→ Teks Bacaan:
21 April 2010

» Home » Lampung Post » Kompleksitas Kekuasaan

Kompleksitas Kekuasaan

Diskursus politik belakangan terasa aneh. Keanehan terbaca dari alur wacana yang tidak lurus. Bagaimana tidak, hasil paripurna DPR RI mengenai hasil kerja Pansus Angket Century yang dimenangi 325 dari total 540 anggota yang hadir, yang artinya kebijakan penalangan Rp6,7 triliun ke Bank Century pada 2008 adalah kebijakan yang salah, tidak disusul dengan eksekusi politik dan hukum. Eksekusi politik yang diharapkan adalah parlemen segera mengadakan rapat untuk mengeksekusi hak menyatakan pendapat yang bisa dijadikan dasar bagi Mahkamah Konstitusi untuk menindaklanjuti isu pemakzulan politik. Selanjutnya, eksekusi hukum yang ideal adalah Komisi Pemberantasan Korupsi (KPK) melakukan penyidikan untuk menemukan pihak-pihak yang harus bertanggung jawab secara pidana.

→ Tugas 1: Menurut teks tentang kompleksitas kekuasaan, berapa besar dana penalangan yang dikucurkan ke Bank Century pada 2008?
→ Tugas 2: Jelaskan dengan singkat alasan diskursus politik terasa aneh menurut teks tentang kompleksitas kekuasaan.
→ Tugas 3: Teruskan teks tentang kompleksitas kekuasaan mulai dari kalimat terakhirnya.

→ Materi yang Disediakan:
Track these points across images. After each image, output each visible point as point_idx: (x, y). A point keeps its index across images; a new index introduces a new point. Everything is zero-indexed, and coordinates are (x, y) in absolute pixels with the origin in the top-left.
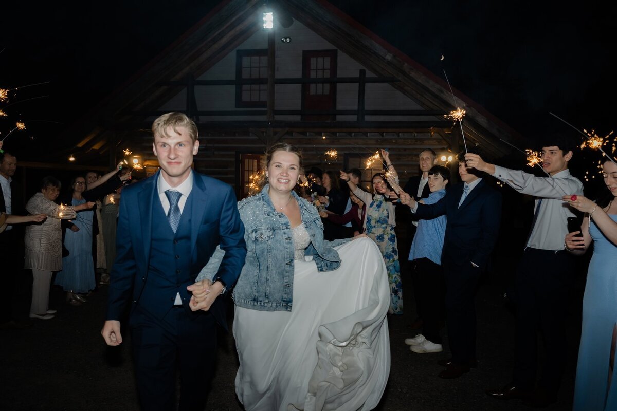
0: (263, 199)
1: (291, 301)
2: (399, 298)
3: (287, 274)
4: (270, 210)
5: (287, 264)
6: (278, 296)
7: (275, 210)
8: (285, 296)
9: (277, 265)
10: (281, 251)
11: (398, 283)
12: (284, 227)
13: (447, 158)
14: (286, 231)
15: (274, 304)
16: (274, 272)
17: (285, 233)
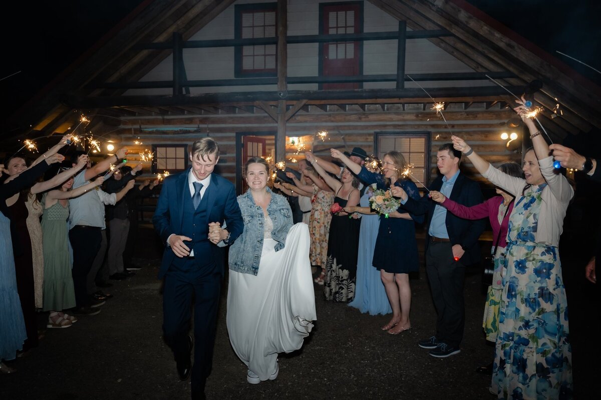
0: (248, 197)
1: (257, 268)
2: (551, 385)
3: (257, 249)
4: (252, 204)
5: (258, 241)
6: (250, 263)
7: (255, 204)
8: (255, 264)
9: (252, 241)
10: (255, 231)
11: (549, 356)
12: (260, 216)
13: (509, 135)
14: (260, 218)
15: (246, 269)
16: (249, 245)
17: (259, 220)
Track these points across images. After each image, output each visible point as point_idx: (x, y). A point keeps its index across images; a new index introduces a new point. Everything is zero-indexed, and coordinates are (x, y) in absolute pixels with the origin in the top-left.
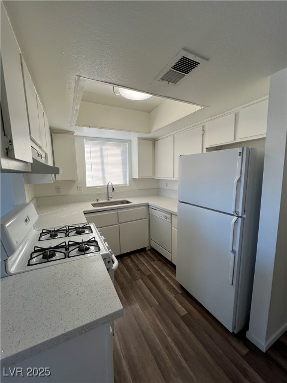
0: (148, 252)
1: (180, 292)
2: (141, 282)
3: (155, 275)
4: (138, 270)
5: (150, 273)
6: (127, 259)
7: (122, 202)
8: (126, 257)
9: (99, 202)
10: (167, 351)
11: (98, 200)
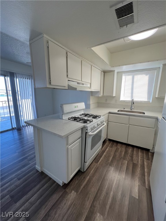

* * *

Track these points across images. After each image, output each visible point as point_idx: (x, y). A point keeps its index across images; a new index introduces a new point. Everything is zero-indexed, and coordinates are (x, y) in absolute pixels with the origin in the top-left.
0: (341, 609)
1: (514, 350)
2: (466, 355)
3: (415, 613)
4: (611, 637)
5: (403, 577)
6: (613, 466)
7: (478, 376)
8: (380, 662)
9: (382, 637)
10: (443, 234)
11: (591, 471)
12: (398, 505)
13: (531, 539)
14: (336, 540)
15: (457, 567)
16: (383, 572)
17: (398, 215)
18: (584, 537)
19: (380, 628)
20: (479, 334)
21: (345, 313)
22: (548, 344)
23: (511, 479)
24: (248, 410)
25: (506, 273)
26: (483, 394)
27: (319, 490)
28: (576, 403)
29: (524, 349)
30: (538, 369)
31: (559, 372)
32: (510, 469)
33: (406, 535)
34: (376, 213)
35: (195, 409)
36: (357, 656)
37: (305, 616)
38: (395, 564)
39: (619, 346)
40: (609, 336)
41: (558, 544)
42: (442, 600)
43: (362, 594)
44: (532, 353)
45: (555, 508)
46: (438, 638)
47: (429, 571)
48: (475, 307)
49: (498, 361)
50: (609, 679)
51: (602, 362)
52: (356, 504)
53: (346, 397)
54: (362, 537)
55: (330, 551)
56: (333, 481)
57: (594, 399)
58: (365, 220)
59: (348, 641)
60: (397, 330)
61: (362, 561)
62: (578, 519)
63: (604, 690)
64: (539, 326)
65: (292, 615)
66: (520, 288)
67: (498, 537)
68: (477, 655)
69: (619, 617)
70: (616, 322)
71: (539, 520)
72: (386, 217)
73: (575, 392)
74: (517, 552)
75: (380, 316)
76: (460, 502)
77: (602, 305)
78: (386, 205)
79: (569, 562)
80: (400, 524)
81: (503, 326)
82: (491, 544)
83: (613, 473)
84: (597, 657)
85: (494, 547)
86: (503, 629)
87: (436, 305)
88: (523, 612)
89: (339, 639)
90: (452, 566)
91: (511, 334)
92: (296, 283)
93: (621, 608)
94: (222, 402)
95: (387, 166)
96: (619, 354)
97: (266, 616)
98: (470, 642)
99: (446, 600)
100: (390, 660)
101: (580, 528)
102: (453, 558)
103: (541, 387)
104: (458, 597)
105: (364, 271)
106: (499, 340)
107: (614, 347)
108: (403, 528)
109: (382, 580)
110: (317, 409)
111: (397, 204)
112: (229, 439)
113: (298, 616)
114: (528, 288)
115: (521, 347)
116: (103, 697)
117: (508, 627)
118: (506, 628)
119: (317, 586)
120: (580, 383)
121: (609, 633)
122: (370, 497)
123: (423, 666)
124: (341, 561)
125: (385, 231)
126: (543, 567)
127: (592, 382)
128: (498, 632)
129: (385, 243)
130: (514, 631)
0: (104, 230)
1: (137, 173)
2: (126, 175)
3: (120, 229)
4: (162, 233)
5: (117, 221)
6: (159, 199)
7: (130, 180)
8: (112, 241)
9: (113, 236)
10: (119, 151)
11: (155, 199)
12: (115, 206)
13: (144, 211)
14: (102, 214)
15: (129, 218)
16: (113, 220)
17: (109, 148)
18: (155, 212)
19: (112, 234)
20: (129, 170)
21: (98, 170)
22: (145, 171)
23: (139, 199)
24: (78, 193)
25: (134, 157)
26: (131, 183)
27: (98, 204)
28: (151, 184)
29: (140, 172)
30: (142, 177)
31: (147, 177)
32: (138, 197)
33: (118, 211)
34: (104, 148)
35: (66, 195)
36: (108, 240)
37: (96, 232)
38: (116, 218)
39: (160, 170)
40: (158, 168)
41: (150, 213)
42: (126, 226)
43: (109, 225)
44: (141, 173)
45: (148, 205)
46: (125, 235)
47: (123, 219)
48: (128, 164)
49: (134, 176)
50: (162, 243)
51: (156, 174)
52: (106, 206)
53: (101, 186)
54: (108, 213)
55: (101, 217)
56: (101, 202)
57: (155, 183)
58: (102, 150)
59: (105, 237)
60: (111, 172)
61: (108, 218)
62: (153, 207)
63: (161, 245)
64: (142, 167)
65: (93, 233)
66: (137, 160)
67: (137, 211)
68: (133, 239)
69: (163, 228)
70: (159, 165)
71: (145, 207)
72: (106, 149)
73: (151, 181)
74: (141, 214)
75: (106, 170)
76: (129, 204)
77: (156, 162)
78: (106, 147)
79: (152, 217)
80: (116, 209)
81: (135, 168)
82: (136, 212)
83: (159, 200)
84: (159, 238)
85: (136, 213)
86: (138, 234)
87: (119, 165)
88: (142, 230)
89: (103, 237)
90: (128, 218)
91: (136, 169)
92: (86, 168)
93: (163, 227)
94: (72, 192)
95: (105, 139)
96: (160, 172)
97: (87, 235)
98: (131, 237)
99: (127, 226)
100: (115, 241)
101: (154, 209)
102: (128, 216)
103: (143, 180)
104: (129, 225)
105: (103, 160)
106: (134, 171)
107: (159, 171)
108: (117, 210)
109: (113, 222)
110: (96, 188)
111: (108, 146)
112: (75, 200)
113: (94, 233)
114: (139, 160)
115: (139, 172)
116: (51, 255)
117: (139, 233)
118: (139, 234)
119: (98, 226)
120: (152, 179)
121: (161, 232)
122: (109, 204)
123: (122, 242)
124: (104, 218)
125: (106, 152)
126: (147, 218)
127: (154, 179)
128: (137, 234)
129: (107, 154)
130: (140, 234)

--

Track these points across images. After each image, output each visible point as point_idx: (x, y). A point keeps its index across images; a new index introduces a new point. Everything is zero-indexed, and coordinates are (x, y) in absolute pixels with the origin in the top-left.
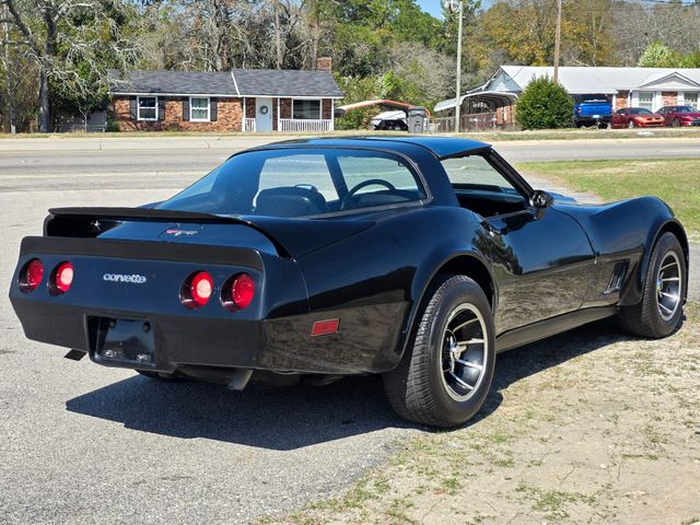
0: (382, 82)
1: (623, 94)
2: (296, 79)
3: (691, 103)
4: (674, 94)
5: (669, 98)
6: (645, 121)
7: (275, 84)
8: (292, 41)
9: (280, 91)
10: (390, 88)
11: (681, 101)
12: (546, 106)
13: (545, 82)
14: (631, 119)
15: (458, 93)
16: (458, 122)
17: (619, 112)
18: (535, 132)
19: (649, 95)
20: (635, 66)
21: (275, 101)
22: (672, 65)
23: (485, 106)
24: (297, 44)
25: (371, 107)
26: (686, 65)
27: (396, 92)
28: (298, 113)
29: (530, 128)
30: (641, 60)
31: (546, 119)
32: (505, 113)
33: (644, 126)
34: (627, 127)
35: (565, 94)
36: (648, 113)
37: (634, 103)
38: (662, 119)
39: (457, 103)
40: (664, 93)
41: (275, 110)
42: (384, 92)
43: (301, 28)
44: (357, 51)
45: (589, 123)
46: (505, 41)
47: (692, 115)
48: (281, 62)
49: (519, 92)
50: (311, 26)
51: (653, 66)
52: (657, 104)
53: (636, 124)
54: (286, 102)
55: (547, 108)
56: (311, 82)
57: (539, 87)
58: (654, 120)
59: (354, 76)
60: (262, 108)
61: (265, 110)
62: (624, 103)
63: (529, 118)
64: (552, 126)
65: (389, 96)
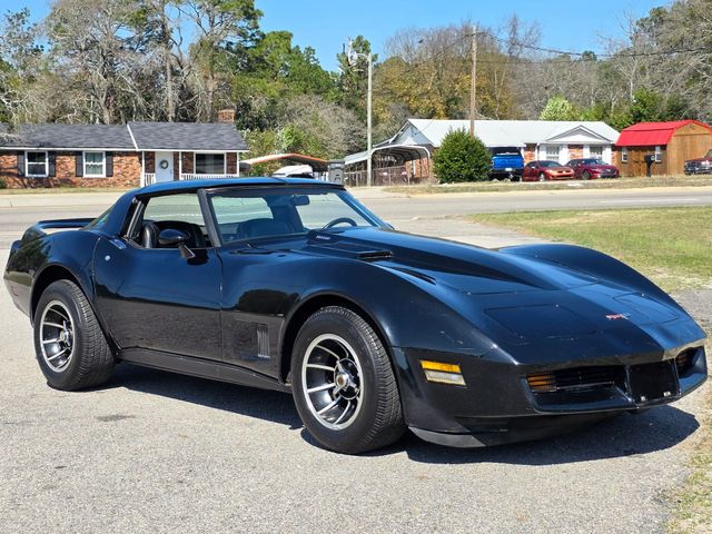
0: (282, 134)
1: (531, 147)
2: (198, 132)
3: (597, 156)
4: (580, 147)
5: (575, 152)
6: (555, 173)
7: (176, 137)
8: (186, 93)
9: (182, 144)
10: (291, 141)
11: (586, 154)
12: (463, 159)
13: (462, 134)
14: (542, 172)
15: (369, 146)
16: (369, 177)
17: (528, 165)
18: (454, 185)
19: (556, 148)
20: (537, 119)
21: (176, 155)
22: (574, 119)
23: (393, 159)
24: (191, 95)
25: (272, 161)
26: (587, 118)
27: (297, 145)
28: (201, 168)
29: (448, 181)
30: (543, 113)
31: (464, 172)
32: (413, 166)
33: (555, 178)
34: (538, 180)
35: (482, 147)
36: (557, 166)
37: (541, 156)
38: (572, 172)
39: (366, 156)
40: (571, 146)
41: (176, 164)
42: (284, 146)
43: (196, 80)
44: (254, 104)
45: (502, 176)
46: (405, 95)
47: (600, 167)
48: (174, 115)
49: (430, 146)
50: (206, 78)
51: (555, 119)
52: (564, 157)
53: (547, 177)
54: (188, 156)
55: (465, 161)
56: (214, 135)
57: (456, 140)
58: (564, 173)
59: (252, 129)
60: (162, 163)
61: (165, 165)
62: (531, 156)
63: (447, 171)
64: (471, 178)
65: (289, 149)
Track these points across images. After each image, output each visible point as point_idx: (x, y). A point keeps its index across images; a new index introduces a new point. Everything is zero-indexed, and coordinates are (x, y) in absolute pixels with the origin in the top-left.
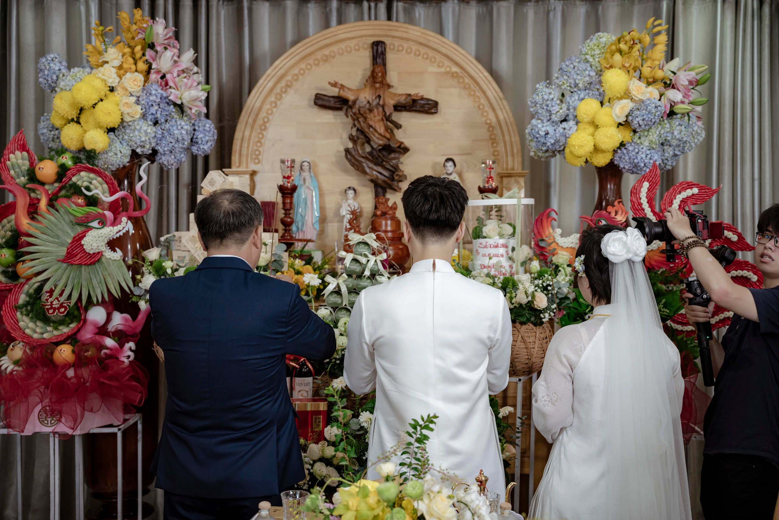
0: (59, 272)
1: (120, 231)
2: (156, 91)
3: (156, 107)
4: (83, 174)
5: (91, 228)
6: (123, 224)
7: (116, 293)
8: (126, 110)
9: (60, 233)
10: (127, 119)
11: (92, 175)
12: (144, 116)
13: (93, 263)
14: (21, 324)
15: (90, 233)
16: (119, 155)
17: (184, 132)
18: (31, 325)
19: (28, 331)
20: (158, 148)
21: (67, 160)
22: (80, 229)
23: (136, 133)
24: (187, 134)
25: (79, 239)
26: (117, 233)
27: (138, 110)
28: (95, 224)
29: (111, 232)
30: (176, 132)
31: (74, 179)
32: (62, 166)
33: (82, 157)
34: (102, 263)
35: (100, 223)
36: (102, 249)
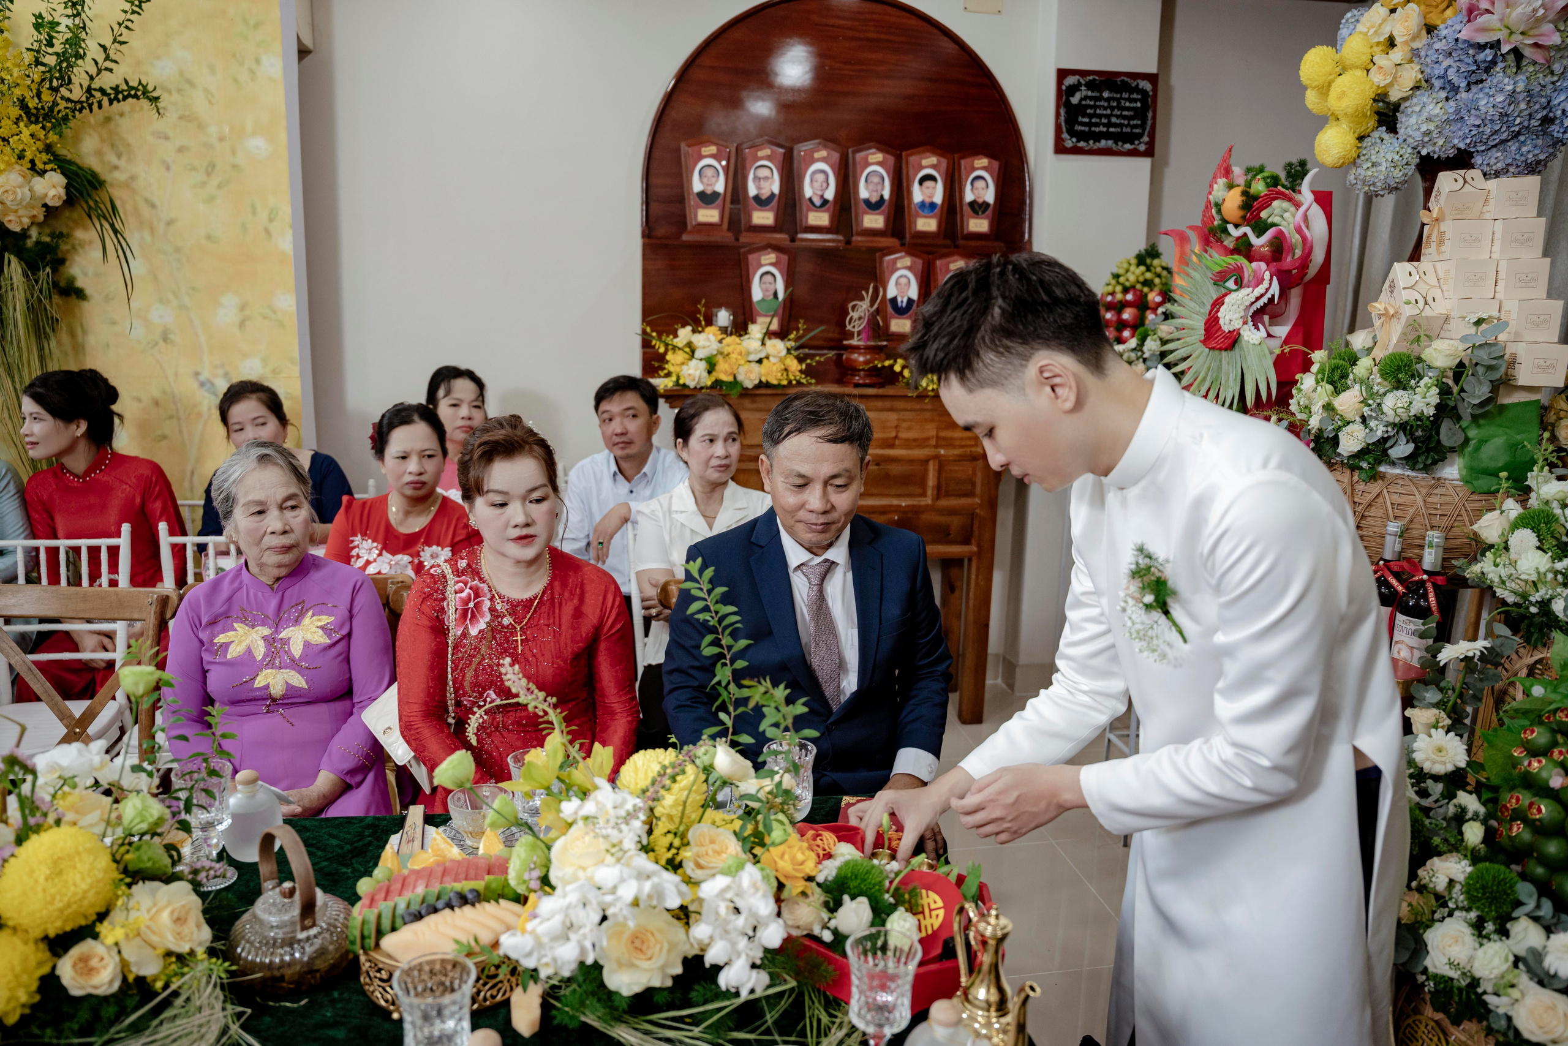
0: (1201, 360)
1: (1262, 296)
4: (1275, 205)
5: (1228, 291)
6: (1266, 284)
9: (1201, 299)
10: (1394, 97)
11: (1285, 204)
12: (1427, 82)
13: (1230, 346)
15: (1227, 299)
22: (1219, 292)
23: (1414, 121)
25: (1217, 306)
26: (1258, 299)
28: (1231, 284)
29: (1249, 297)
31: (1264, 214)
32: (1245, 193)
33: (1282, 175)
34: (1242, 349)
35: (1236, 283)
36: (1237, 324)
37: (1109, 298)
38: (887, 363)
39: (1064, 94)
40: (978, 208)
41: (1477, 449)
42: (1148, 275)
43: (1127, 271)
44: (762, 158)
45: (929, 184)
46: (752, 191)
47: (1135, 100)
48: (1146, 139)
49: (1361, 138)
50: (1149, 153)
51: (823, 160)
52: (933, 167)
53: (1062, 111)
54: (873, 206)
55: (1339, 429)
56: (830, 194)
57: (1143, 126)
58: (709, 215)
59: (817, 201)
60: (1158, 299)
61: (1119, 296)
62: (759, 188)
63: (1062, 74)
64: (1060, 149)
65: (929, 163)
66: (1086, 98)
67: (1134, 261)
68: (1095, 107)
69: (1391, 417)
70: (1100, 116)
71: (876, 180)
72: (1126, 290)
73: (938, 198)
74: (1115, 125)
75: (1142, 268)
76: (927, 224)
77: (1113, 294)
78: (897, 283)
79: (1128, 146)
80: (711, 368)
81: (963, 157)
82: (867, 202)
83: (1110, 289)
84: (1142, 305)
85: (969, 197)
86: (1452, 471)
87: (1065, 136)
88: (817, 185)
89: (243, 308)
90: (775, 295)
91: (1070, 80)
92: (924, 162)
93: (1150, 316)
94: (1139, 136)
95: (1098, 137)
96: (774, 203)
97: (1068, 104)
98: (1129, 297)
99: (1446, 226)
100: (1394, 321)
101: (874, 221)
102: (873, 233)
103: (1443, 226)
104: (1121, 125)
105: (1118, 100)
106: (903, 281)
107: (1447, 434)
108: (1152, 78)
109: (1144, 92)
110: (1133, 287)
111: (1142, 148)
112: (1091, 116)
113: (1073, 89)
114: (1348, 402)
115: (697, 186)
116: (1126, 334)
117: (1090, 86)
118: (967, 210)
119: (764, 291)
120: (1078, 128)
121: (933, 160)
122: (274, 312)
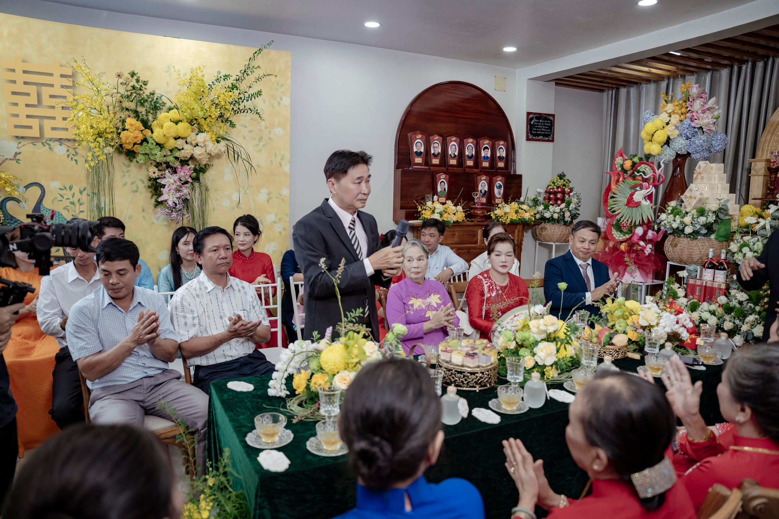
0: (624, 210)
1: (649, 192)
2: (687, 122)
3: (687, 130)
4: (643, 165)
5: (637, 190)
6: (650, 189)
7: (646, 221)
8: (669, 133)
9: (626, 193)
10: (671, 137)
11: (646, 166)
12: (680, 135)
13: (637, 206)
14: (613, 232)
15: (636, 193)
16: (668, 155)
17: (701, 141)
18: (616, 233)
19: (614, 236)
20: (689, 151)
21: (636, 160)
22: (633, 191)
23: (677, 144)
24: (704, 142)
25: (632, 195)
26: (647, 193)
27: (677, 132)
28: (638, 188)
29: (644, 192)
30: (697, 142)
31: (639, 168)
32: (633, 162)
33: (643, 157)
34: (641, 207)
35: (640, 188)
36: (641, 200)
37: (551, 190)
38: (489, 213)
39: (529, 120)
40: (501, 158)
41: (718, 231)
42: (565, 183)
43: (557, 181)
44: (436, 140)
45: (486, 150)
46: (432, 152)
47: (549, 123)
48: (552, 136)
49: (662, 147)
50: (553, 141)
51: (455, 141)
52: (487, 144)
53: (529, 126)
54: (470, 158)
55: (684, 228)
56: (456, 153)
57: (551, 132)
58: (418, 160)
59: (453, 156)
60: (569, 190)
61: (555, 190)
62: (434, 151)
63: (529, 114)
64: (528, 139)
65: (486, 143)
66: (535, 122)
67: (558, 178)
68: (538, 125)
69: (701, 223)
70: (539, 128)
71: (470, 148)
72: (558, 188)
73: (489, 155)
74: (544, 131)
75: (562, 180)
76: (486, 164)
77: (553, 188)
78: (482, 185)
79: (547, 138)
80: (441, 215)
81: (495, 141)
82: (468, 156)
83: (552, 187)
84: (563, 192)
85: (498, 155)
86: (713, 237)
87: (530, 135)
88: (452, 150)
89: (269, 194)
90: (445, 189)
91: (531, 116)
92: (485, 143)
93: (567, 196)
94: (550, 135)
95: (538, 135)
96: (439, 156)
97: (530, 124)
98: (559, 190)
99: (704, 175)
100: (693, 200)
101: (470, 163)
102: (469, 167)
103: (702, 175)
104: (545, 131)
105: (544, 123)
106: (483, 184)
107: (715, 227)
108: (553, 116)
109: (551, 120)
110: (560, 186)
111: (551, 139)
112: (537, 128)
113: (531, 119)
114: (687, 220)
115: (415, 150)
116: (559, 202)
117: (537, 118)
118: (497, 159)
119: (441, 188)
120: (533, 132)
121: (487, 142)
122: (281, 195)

→ Jawaban Tugas 1: Rp6,7 triliun.

→ Jawaban Tugas 2: Diskursus politik terasa aneh karena alur wacananya tidak lurus. Paripurna DPR RI, yang dimenangi 325 dari 540 anggota yang hadir, menyatakan kebijakan penalangan Rp6,7 triliun ke Bank Century pada 2008 sebagai kebijakan yang salah. Namun, hasil itu tidak disusul dengan eksekusi politik dan hukum.

→ Jawaban Tugas 3:
Dua eksekusi ini tidak ada yang dijalankan. KPK sendiri mengaku tidak memiliki bukti materi yang kuat untuk melangkah dari tahap penyelidikan ke tahap penyidikan. Kalangan aktivis dan akademisi seperti yang tergabung dalam Petisi 28 dan Gerakan Indonesia Bersih (GIB) mempertanyakan independensi KPK dalam kasus ini sehingga salah satu tuntutannya adalah memilih ketua KPK baru setelah Tumpak Panggabean diberhentikan dari posisinya.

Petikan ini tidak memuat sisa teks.